_Required work_.
(a) In two sentences, what does the piece on Vassar's Instagram accounts say?
(b) Write what follows the last sentence of the piece on Vassar's Instagram accounts.
Page extract START
If you search Vassar on Instagram, there are three main types of accounts you’ll find: student organizations, official institution pages and humor accounts. These accounts together reflect and reproduce a microcosm of Vassar and its culture.
Almost all big student organizations on campus have Instagram accounts. After all, social media is a great way of promoting what you have to offer to other students.
Stephanie Madonna ’21 runs the page @vassarcontrast in her position as the media director for the fashion and lifestyle magazine, Contrast. Their posts may spark interest in students and get them involved.
“I hope that a lot more Vassar students will feel inspired by the page,” Madonna said. “I feel like Vassar has a homogeneous [fashion] style, and maybe it will inspire some creativity.”
To do that, Madonna keeps the scope of the page’s content broad, including a range of topics from student fashion styles to trends in pop culture.
And, of course, there are links to the Contrast website. “[The page] is very eclectic,” Madonna explained. “It’s different. I don’t really like structure at all, so I try to keep the feed as eclectic as possible. It’s what I’m feeling.” On their page, you’ll find a range of topics from student fashion styles to trends in pop culture. Since taking over the account earlier this year, Madonna has tried to make it more relatable for all students. This is important for student organizations that use social media for outreach.
Page extract END
Data supplied START
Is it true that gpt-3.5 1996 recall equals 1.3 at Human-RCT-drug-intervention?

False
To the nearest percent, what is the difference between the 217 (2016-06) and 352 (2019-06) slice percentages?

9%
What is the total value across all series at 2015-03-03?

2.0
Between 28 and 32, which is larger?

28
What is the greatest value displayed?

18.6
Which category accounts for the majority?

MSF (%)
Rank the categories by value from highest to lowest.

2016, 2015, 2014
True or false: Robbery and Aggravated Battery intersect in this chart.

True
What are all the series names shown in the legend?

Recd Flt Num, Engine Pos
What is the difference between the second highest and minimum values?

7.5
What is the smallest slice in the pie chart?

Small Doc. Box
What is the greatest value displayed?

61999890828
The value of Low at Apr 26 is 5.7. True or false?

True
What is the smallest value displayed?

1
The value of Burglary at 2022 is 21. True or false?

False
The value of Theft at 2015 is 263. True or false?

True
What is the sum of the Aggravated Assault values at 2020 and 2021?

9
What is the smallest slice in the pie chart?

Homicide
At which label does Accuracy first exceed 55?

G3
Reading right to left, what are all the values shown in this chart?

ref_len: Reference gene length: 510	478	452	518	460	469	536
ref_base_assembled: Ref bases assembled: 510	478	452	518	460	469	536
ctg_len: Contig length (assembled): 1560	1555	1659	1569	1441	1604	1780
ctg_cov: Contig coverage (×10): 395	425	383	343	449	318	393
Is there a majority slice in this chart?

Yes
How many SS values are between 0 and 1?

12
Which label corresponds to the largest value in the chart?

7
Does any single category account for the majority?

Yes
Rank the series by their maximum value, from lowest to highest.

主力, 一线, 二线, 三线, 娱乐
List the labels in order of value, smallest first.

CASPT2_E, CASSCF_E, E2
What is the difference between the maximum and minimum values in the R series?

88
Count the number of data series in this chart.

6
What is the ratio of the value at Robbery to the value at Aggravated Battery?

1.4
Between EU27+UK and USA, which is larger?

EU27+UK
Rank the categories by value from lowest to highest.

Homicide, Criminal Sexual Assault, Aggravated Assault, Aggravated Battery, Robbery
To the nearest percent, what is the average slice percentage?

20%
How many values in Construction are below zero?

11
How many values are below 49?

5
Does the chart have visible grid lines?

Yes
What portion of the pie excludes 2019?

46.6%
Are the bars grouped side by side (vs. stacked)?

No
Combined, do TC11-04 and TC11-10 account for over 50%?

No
Data supplied END
_Task answers_.
(a) A search for Vassar on Instagram turns up student organizations, official institution pages and humor accounts, and almost all big student organizations use the platform to promote themselves. Stephanie Madonna ’21, media director for the fashion and lifestyle magazine Contrast, runs @vassarcontrast with a deliberately eclectic mix of content, from student fashion styles to pop culture trends, in hopes of inspiring creativity and making the page relatable for all students.

(b)
“I wanted to… find a way to incorporate more of the student body into the Contrast Instagram because previously it was a lot of mood pictures or photos from the shoots that we had. It wasn’t really representative of Vassar as a whole,” Madonna said. “I think the only way to gain followers is to have content that people want.”
The Institution’s Accounts
Besides student organizations, Vassar itself also maintains accounts like @vassarcollege and @vassaradmissions. These pages are similar to student organization pages but operate on a larger scale. Instead of promoting one specific subgroup of the school, they promote the entire school.
To achieve this, Vassar enlists students, known as social media ambassadors, to generate content. For Owen Murray ’20, one of these ambassadors, posting is pretty straightforward.
“We come up with content by attending events, interviewing students and staff, and also by just capturing an authentic image of what we see around us,” Murray said. “The primary goal of the Vassar social media accounts is to portray a realistic image of Vassar College.”
Since its creation in 2015, the official Vassar Instagram page has seen steady growth. In March 2016, the page had 700 followers. By March 2018, when the social media ambassadors program started, it had reached 4,700 followers. Today, over 10,000 people follow @vassarcollege.
In Murray’s view, as long as Vassar keeps being the place it is, people will keep following.
“Vassar is so interesting, and we have so many talented people here, so the potential content is endless,” Murray said.
There’s a third category of Vassar accounts that doesn’t seek to promote anything: humor pages.
One of these is @overheardvassar, which, as the name suggests, posts snippets of overheard conversations around campus. The account was inspired by @overheardnewyork.
“I noticed that a lot of colleges and universities started to have these overheard accounts and thought that it would be interesting for Vassar to have one,” the student behind OverheardVassar said. “I think the most important thing about the account is that what is submitted is genuinely ‘overheard’ and it’s fun to not necessarily know who said it but look at it and be like, ‘Hey, I really do relate with that.’”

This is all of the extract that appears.